Some COVID-19 patients have been caught off-guard by how quickly COVID-19 can affect oxygen levels in the blood and wait longer than they should to seek care, Dr. Fayed said. “By the time the patients come to us, the disease is advanced in their lungs,” he said.
DiBuduo thankfully sought care early. He and his wife got COVID-19 after returning home from a weeklong vacation at Newport Beach, Calif, in December 2020. (Vaccines for COVID-19 were not yet available.) The DiBuduos now are fully vaccinated and received booster shots from the UCSF Fresno Mobile HeaL COVID-19 Equity Project (CEP).
The couple were careful on vacation, wearing N95 masks and eating out only a couple of times at outdoor restaurant settings, but within days of being home, they had symptoms of COVID-19. “I was coughing and had respiratory difficulty breathing,” he said. “My wife’s symptoms were total fatigue, muscle pain, joint pain, headaches, sensitivity to light.” She did not need hospital care, but DiBuduo’s difficulty breathing worsened.

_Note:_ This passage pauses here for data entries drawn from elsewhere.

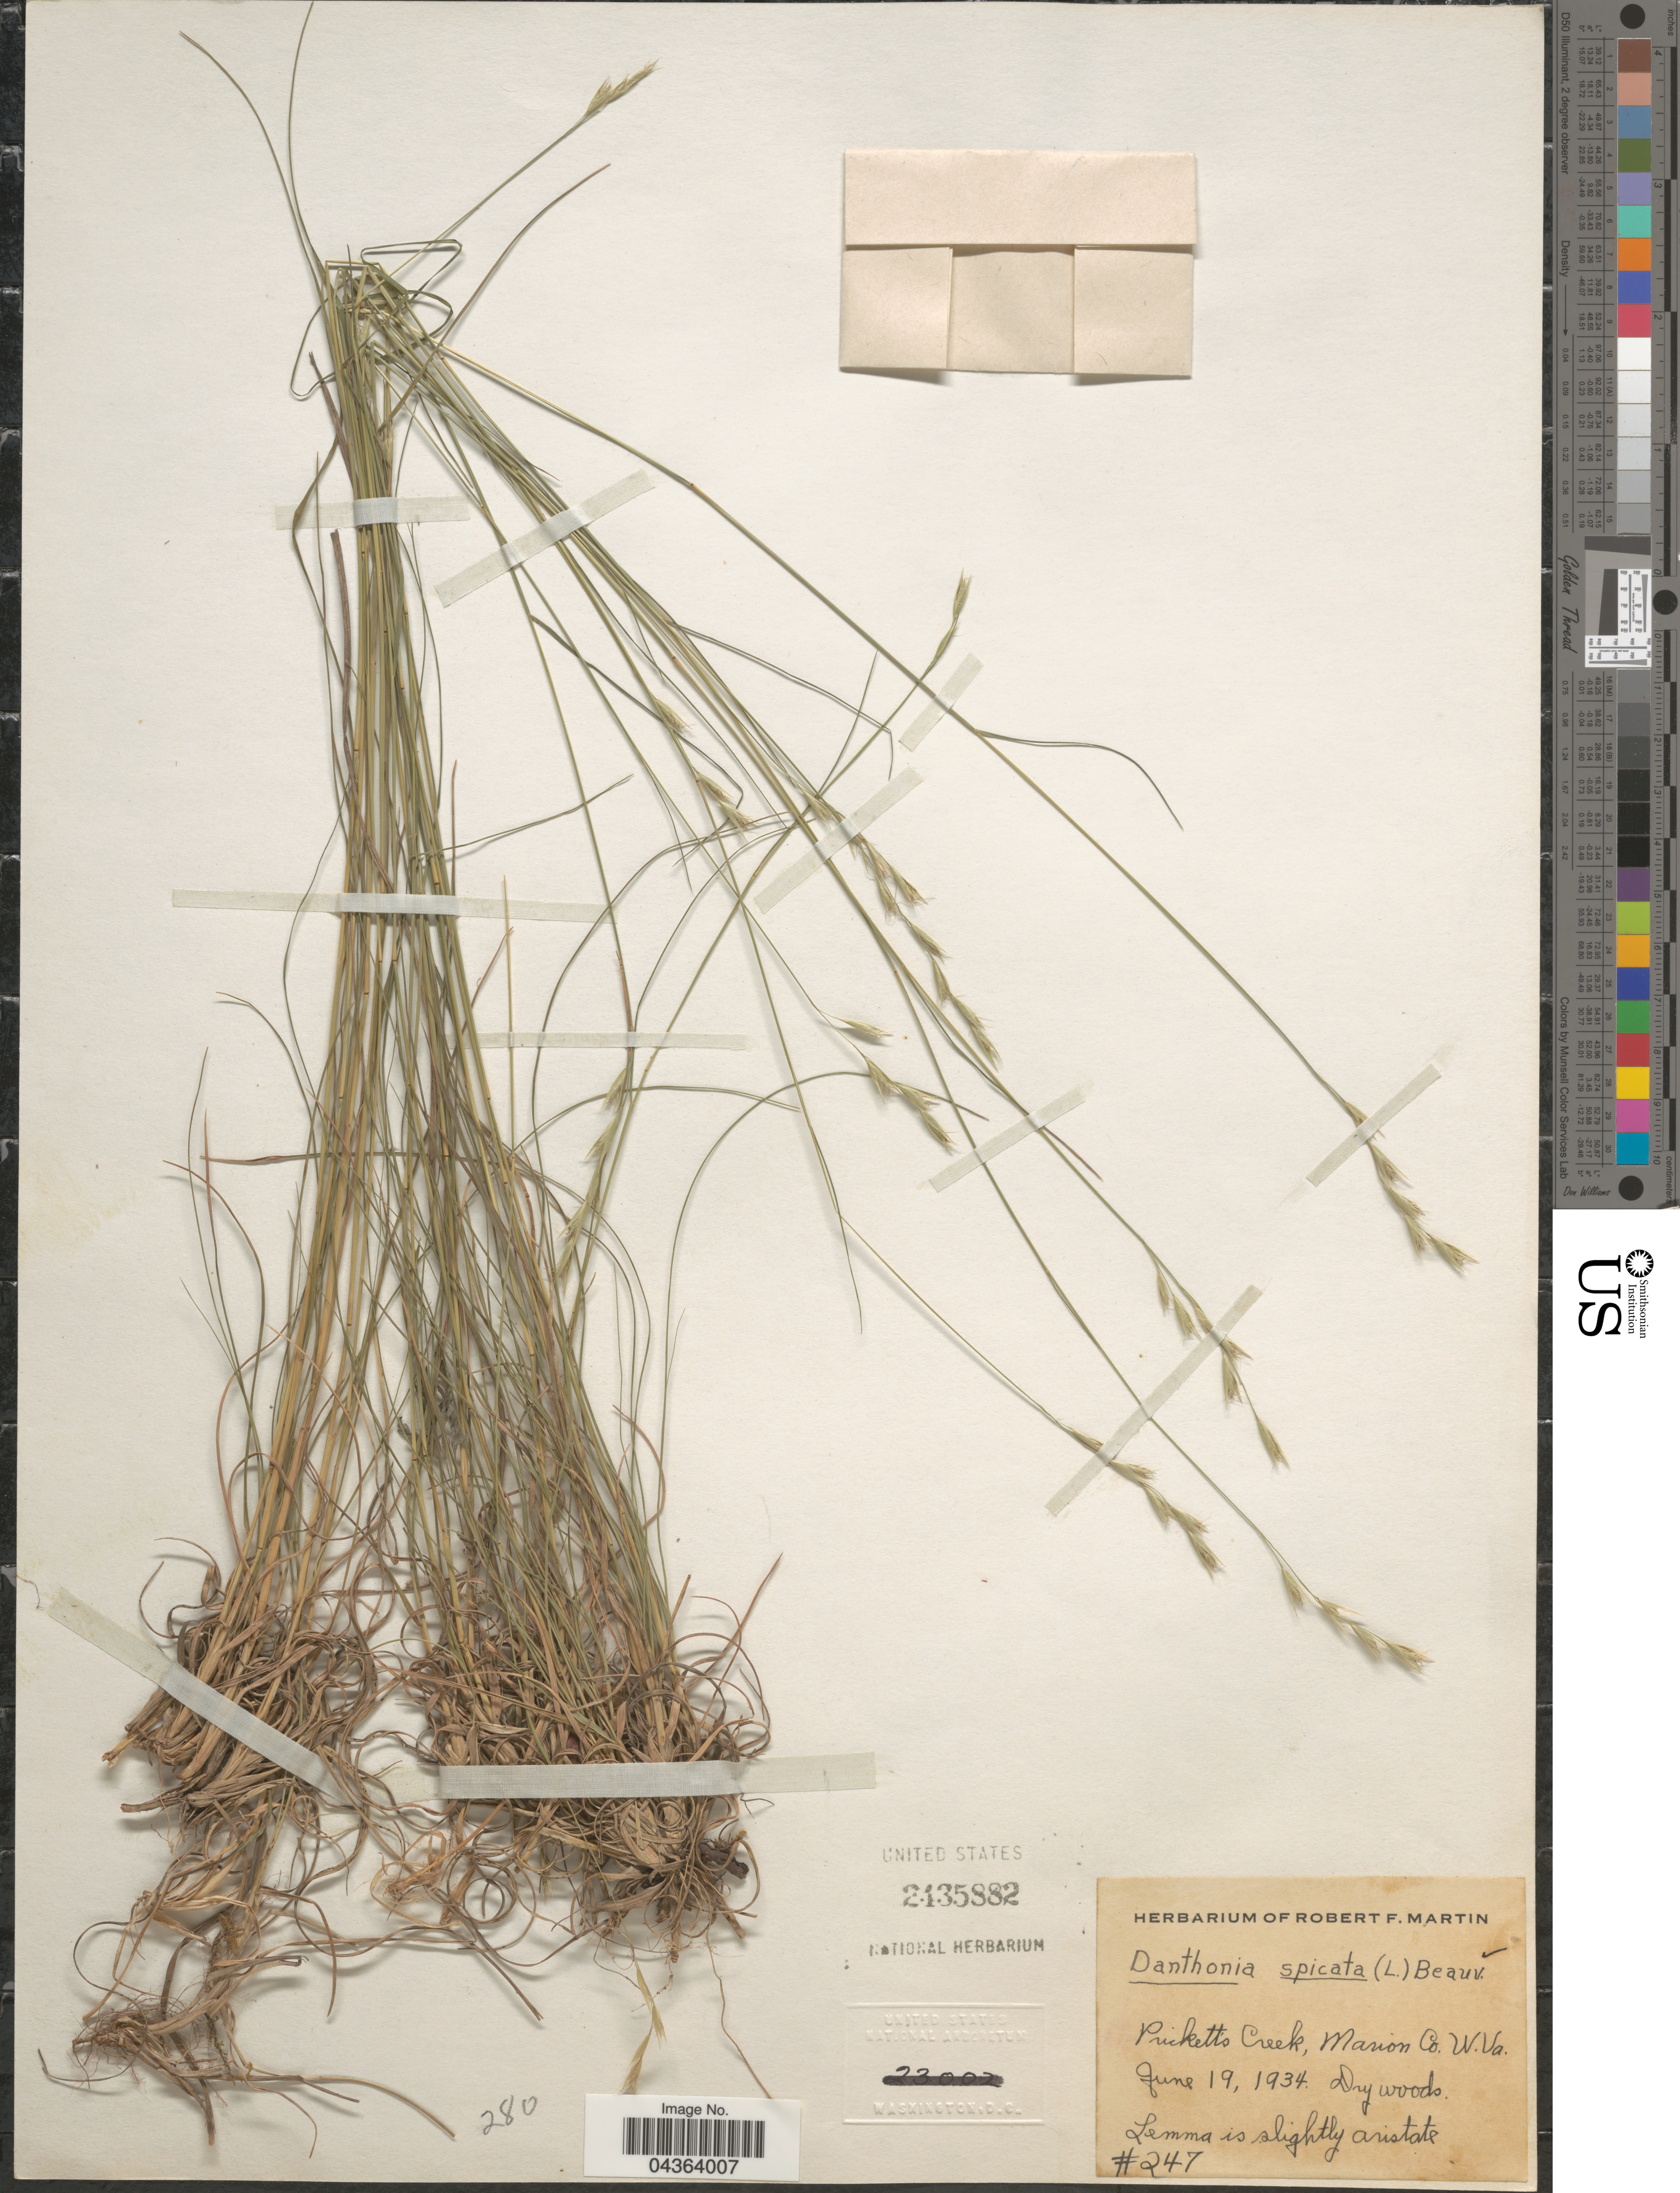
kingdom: Plantae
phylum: Tracheophyta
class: Liliopsida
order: Poales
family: Poaceae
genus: Danthonia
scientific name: Danthonia spicata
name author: (L.) P. Beauv. ex Roem. & Schult.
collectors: Ex herb. Robert F. Martin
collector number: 247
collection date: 1934-06-19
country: United States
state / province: West Virginia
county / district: Marion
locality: Prickett's Creek, Marion Co. W.Va.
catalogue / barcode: US 2435882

He used a home pulse oximeter to monitor his blood oxygen levels. When the levels consistently dropped into the 80s (95% to 100% is considered normal), he went to the emergency department at CRMC.
His decision to go to the hospital likely spared DiBuduo from having to be on a high-pressure oxygen mask or on a ventilator – and averted a lengthy hospital stay. “He presented with low oxygen, but the degree of severity wasn’t too bad,” Dr. Fayed said. “He needed nasal oxygen only.”
DiBuduo, a Valley native with long-time ties to farming and winemaking, had family and friends praying for his recovery – and for Dr. Fayed, too. DiBuduo went home after a week in the hospital. “I asked (Dr. Fayed) to get me home for Christmas and he got me out of there on December 23. So, he held up his part of the promise,” DiBuduo said. “He’s a very busy doctor but he’s given us the personal attention we very much appreciate.”
Helping COVID-19 patients have successful recoveries is gratifying for Dr. Fayed. Providing the latest and best therapy for each patient is what he and colleagues at UCSF Fresno strive to do every day, he said. “We want to make sure that everyone has access to the best care.”